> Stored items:

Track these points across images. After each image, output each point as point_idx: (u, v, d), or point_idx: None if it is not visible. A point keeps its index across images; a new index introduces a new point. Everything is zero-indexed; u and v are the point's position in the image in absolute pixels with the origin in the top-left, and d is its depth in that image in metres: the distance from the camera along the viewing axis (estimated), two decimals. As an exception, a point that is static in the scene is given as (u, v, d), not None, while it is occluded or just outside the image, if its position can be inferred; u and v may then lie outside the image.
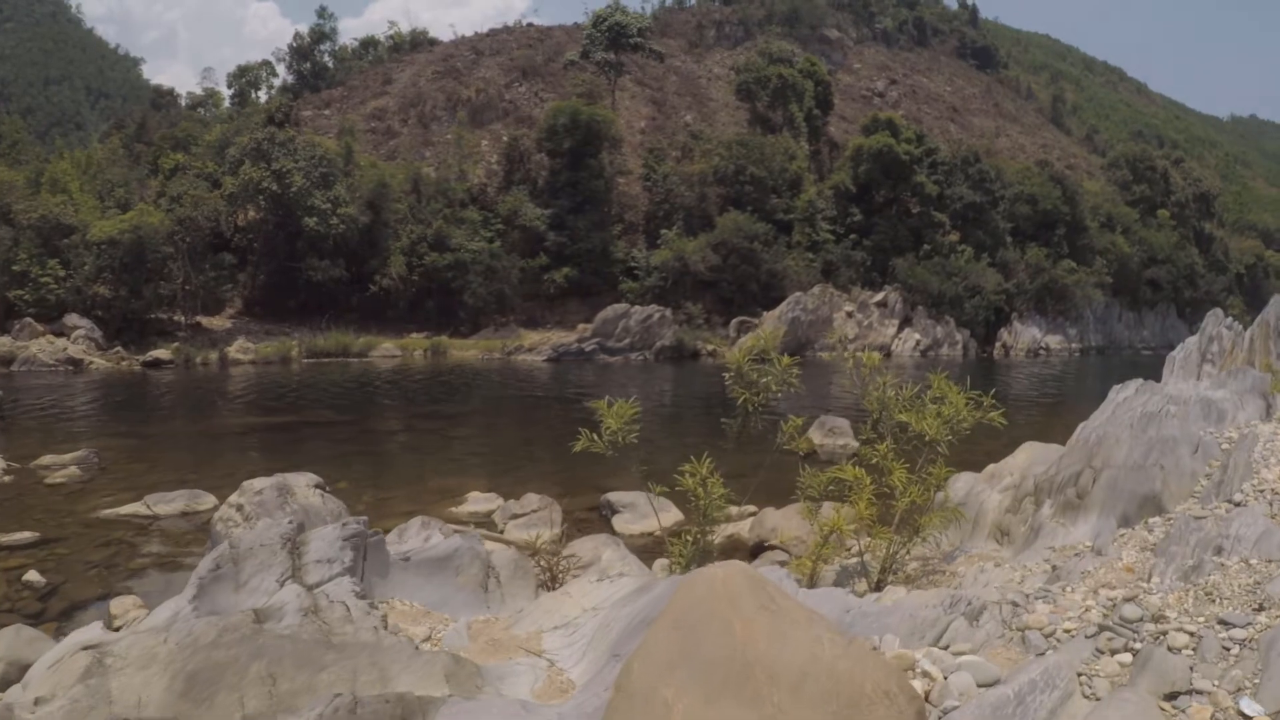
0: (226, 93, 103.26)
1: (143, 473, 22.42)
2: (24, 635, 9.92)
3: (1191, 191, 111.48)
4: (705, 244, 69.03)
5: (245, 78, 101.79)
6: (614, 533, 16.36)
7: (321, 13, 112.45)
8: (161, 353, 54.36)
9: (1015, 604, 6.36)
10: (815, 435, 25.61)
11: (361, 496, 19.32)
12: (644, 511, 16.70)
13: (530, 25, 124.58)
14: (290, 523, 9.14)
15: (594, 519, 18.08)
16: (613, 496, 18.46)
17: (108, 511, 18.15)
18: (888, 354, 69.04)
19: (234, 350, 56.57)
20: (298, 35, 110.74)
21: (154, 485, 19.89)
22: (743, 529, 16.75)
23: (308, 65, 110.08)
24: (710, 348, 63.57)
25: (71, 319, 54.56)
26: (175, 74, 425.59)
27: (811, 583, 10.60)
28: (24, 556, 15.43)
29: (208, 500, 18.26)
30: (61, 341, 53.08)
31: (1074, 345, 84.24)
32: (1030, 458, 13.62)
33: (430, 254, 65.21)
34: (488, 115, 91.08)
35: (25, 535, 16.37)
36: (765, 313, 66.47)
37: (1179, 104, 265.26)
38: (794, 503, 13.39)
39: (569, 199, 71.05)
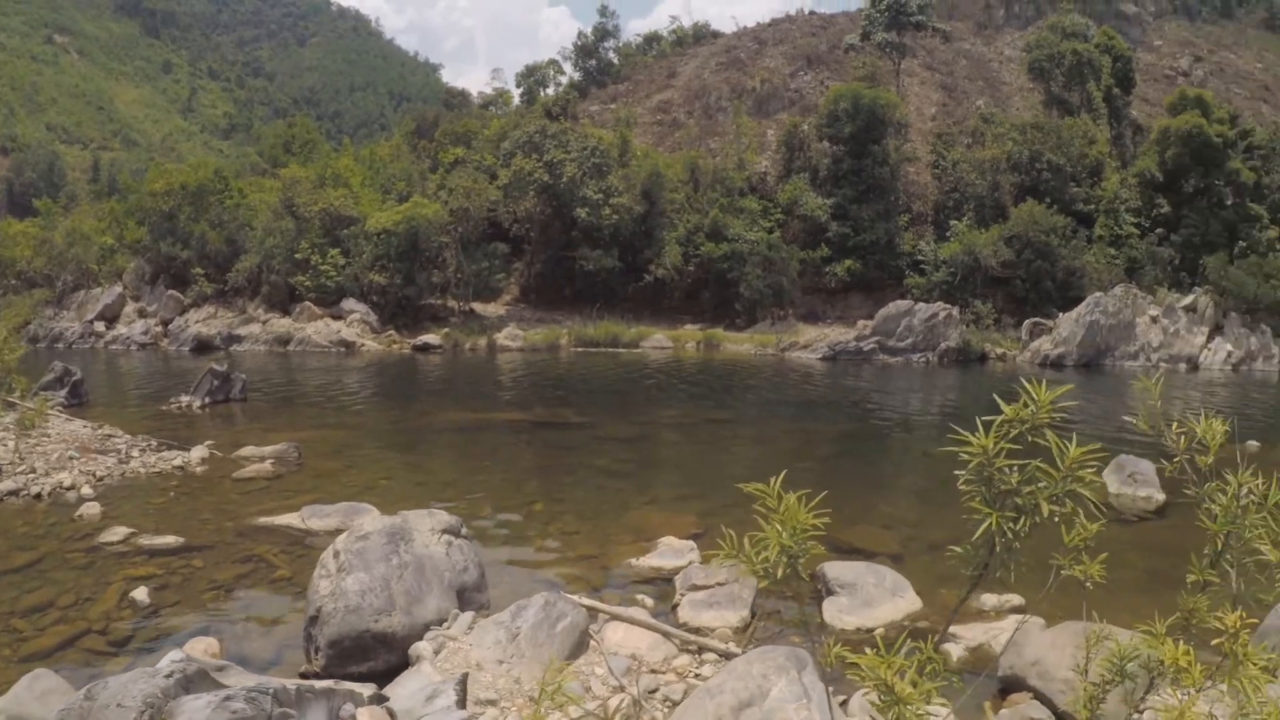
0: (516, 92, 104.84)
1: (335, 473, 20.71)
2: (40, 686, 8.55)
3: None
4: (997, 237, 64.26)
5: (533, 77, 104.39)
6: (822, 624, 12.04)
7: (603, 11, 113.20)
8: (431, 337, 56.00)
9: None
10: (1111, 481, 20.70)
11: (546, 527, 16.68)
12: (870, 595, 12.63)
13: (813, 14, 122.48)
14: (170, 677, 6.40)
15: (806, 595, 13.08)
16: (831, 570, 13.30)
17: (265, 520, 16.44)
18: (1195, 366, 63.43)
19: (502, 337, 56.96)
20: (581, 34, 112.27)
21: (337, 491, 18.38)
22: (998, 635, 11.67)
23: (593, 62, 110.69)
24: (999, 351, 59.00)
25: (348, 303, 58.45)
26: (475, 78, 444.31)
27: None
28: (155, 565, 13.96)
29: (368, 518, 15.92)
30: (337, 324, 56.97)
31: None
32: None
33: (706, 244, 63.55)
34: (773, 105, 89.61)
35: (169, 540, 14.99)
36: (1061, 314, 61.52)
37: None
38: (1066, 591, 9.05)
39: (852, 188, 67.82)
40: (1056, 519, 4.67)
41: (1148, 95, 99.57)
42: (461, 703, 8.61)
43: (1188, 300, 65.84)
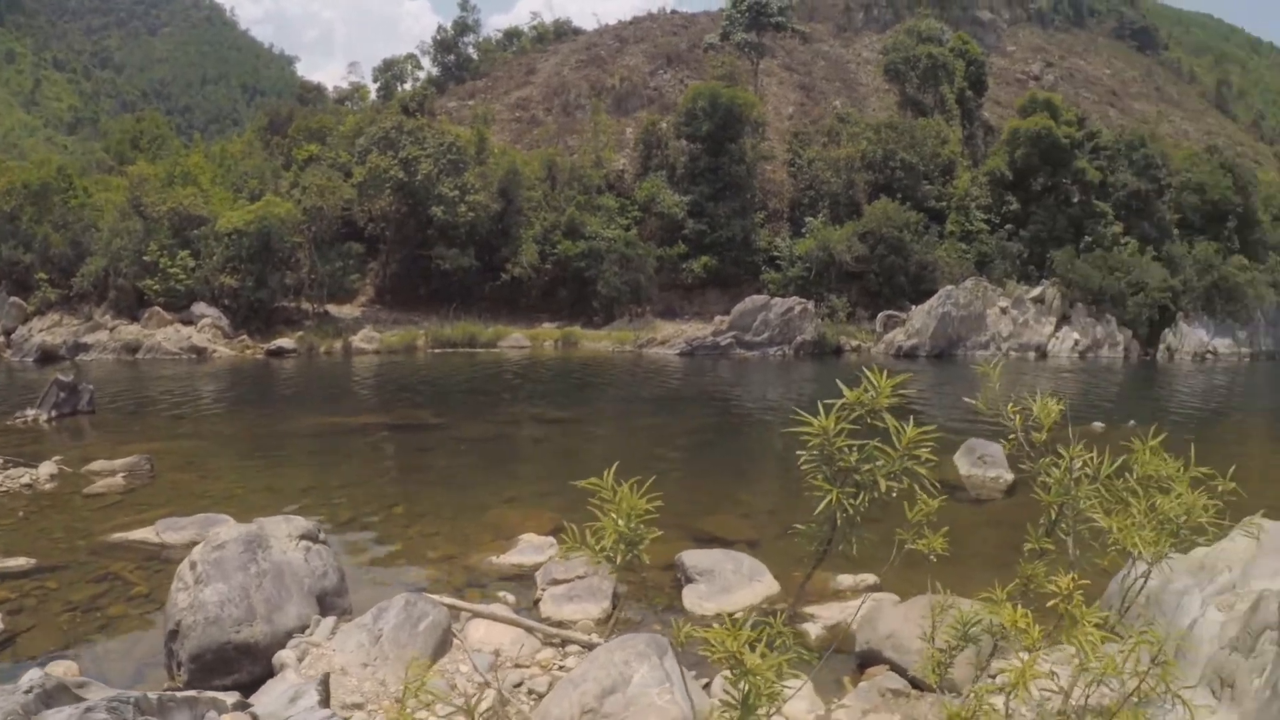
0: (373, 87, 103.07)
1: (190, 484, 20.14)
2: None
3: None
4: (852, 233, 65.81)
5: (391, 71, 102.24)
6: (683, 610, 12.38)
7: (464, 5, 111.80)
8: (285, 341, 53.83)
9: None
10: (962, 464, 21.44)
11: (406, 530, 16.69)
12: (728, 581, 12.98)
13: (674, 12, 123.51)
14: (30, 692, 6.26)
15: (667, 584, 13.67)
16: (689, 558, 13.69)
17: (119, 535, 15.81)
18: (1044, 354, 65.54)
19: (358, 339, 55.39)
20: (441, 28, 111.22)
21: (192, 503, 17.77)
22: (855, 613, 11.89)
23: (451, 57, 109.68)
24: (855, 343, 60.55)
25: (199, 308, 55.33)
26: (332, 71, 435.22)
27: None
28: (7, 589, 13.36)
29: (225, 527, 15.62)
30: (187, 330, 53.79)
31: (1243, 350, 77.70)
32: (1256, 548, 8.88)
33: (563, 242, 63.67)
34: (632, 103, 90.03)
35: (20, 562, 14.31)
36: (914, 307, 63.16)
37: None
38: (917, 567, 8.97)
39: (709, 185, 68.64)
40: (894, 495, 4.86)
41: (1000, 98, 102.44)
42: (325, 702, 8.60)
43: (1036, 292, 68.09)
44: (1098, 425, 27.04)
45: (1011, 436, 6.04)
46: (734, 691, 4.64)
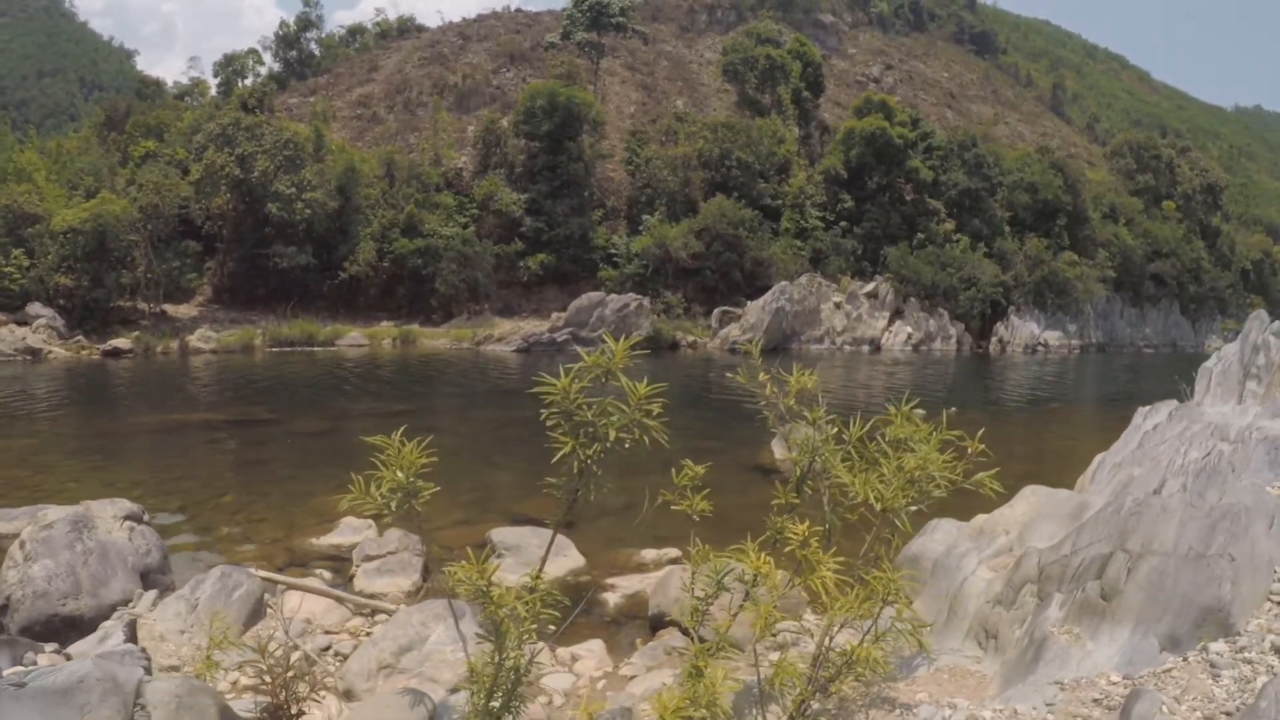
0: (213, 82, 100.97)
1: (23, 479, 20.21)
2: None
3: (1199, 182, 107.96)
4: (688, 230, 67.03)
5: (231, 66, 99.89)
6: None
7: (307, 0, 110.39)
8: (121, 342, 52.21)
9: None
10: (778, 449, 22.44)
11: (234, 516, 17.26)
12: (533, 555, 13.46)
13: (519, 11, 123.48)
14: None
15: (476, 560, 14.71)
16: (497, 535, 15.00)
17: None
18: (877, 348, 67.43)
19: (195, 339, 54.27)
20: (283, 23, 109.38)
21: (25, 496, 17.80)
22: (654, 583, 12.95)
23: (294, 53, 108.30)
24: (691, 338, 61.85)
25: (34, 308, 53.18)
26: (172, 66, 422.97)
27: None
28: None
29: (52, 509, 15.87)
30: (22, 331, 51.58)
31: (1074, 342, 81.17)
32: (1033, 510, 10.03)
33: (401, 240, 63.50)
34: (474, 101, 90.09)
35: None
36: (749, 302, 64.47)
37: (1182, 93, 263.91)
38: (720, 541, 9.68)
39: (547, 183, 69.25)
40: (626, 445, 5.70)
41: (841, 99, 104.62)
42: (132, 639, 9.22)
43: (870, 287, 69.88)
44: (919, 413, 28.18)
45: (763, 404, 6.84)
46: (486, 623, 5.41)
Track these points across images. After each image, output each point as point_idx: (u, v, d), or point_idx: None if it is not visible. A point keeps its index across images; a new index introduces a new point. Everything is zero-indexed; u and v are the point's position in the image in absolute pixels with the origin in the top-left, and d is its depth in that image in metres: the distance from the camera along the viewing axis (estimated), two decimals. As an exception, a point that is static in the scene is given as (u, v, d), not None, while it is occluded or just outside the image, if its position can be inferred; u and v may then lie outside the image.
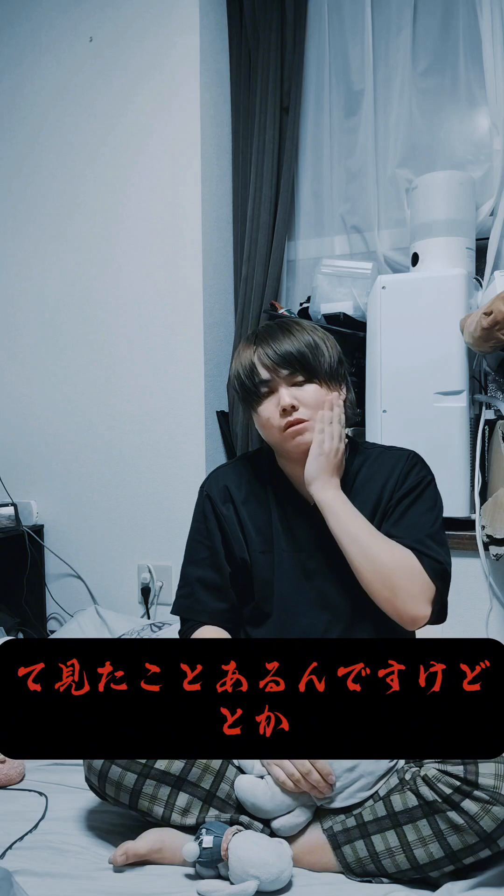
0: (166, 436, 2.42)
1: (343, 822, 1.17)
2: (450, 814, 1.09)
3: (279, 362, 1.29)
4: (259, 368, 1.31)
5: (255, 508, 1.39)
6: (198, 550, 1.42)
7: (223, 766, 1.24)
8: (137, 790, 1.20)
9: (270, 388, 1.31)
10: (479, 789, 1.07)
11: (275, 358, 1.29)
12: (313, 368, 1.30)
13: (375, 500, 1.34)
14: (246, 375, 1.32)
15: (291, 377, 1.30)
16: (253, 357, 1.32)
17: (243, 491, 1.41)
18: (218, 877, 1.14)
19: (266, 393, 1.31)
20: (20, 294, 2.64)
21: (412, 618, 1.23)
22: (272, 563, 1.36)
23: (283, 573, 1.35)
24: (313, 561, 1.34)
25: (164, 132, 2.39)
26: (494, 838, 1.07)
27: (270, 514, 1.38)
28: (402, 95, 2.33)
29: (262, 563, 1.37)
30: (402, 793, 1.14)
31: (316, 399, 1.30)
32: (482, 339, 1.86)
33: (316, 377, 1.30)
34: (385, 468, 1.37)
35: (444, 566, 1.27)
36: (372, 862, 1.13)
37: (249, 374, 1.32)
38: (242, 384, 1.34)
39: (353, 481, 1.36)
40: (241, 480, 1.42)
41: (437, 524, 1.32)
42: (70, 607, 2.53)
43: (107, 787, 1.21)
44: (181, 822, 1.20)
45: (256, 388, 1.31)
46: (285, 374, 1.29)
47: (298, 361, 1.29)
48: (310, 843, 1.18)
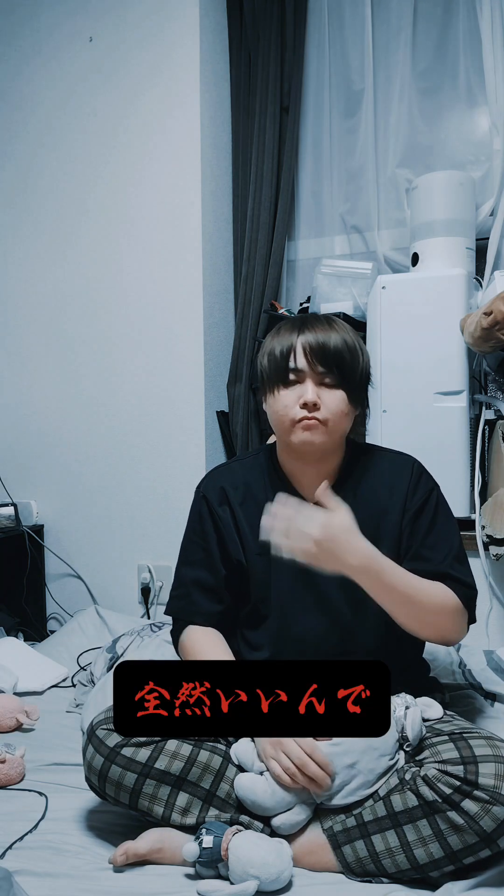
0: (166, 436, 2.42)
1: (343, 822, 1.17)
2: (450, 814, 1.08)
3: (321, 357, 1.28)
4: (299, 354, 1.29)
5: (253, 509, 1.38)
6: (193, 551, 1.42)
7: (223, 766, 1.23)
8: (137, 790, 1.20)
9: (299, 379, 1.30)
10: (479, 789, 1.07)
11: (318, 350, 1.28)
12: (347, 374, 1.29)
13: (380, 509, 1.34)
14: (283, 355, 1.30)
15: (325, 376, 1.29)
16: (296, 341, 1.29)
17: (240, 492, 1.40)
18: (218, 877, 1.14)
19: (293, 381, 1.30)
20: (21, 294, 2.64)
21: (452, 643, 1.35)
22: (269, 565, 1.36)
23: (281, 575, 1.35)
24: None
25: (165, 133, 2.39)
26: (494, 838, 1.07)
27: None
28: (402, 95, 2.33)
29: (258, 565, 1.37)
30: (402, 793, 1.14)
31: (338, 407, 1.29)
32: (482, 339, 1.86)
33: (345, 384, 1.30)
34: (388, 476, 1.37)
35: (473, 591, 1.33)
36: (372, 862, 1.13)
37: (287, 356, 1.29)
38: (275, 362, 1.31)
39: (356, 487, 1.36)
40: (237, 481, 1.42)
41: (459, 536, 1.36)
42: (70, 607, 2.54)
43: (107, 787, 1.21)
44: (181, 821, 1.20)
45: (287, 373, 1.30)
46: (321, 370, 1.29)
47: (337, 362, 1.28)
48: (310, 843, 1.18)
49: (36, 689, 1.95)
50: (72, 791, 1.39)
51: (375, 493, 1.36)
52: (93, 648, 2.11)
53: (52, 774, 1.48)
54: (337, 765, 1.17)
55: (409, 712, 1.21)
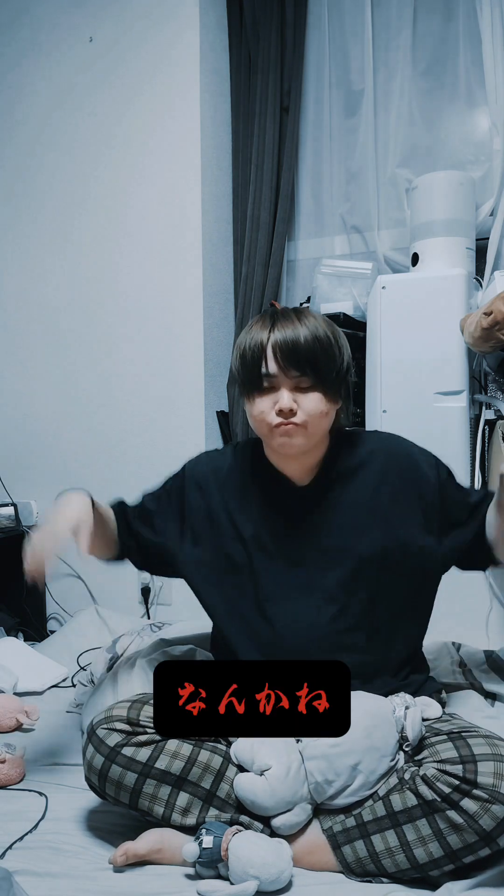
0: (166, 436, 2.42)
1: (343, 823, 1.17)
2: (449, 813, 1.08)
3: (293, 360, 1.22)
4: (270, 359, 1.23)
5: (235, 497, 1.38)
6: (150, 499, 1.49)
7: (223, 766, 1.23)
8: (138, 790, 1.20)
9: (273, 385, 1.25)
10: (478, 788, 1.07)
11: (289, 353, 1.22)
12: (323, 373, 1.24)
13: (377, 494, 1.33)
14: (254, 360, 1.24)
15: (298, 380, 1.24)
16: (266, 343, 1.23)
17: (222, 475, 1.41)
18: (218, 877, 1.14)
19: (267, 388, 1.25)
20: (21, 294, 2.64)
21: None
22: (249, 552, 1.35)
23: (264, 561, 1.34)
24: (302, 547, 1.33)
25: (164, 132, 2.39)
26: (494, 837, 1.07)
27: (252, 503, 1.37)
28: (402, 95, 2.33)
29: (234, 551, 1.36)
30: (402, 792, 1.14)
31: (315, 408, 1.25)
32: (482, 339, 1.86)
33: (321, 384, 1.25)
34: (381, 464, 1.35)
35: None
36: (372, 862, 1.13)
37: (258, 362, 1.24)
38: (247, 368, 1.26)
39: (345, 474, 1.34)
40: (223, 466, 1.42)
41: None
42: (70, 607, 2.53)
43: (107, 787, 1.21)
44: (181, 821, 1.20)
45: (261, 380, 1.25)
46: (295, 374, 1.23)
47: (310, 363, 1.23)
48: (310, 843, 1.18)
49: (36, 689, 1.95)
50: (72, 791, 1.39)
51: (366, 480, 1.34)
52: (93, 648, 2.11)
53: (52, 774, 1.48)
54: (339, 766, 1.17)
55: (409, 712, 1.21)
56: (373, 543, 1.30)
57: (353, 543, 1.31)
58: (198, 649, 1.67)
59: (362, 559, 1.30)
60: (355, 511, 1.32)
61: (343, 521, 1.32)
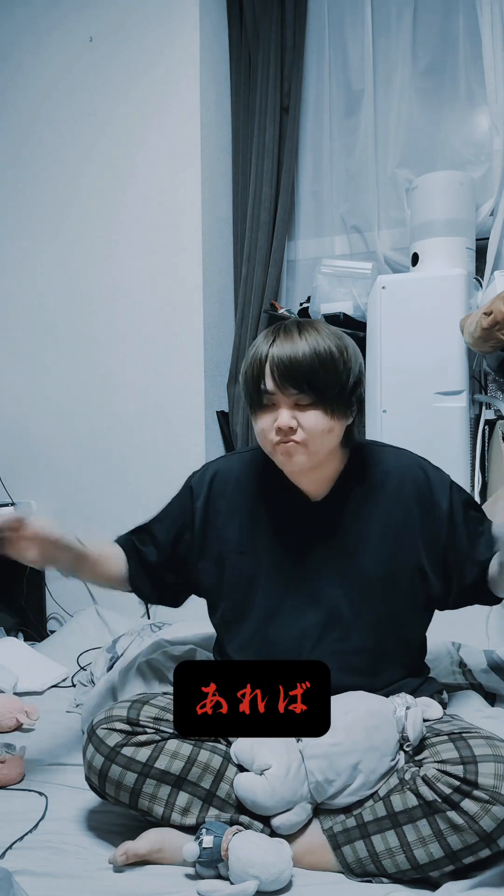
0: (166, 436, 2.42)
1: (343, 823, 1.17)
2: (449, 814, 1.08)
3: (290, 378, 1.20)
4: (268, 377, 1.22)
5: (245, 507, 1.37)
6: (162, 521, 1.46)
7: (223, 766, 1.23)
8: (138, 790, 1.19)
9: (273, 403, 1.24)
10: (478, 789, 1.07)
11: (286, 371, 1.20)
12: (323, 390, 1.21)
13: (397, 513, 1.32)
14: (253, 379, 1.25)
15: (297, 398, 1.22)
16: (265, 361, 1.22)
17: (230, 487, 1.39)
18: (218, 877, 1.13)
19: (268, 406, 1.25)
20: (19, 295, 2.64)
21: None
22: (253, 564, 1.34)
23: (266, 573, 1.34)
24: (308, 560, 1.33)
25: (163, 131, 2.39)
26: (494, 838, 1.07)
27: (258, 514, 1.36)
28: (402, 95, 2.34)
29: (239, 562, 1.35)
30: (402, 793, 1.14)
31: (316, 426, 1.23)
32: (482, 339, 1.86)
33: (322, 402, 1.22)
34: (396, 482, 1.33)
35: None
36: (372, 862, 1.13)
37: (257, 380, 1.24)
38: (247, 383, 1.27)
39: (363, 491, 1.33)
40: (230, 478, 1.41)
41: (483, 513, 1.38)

> WORK REQUEST: Above are entries with pictures among them. Write out exactly the lines from the one containing "47: (298, 361, 1.29)" through the one containing "54: (337, 765, 1.17)", ends included, and leave those pictures out.

> SOLUTION:
47: (298, 361, 1.29)
48: (310, 843, 1.18)
0: (166, 436, 2.42)
1: (343, 822, 1.17)
2: (450, 814, 1.08)
3: (321, 357, 1.28)
4: (299, 354, 1.29)
5: (253, 509, 1.38)
6: (193, 551, 1.42)
7: (223, 766, 1.23)
8: (137, 790, 1.20)
9: (299, 379, 1.30)
10: (479, 789, 1.07)
11: (318, 350, 1.28)
12: (347, 374, 1.29)
13: (380, 509, 1.34)
14: (283, 355, 1.30)
15: (325, 376, 1.29)
16: (296, 341, 1.29)
17: (240, 492, 1.40)
18: (218, 877, 1.14)
19: (293, 381, 1.30)
20: (21, 294, 2.64)
21: (452, 643, 1.35)
22: (269, 565, 1.36)
23: (281, 575, 1.35)
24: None
25: (165, 133, 2.39)
26: (494, 838, 1.07)
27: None
28: (402, 95, 2.33)
29: (258, 565, 1.37)
30: (402, 793, 1.14)
31: (338, 407, 1.29)
32: (482, 339, 1.86)
33: (345, 384, 1.30)
34: (388, 476, 1.37)
35: (473, 591, 1.33)
36: (372, 862, 1.13)
37: (287, 356, 1.29)
38: (275, 362, 1.31)
39: (356, 487, 1.36)
40: (237, 481, 1.42)
41: (459, 536, 1.36)
42: (70, 607, 2.54)
43: (107, 787, 1.21)
44: (181, 821, 1.20)
45: (287, 373, 1.30)
46: (321, 370, 1.29)
47: (337, 362, 1.28)
48: (310, 843, 1.18)
49: (36, 689, 1.95)
50: (72, 791, 1.39)
51: (375, 493, 1.36)
52: (93, 648, 2.11)
53: (52, 774, 1.48)
54: (337, 765, 1.17)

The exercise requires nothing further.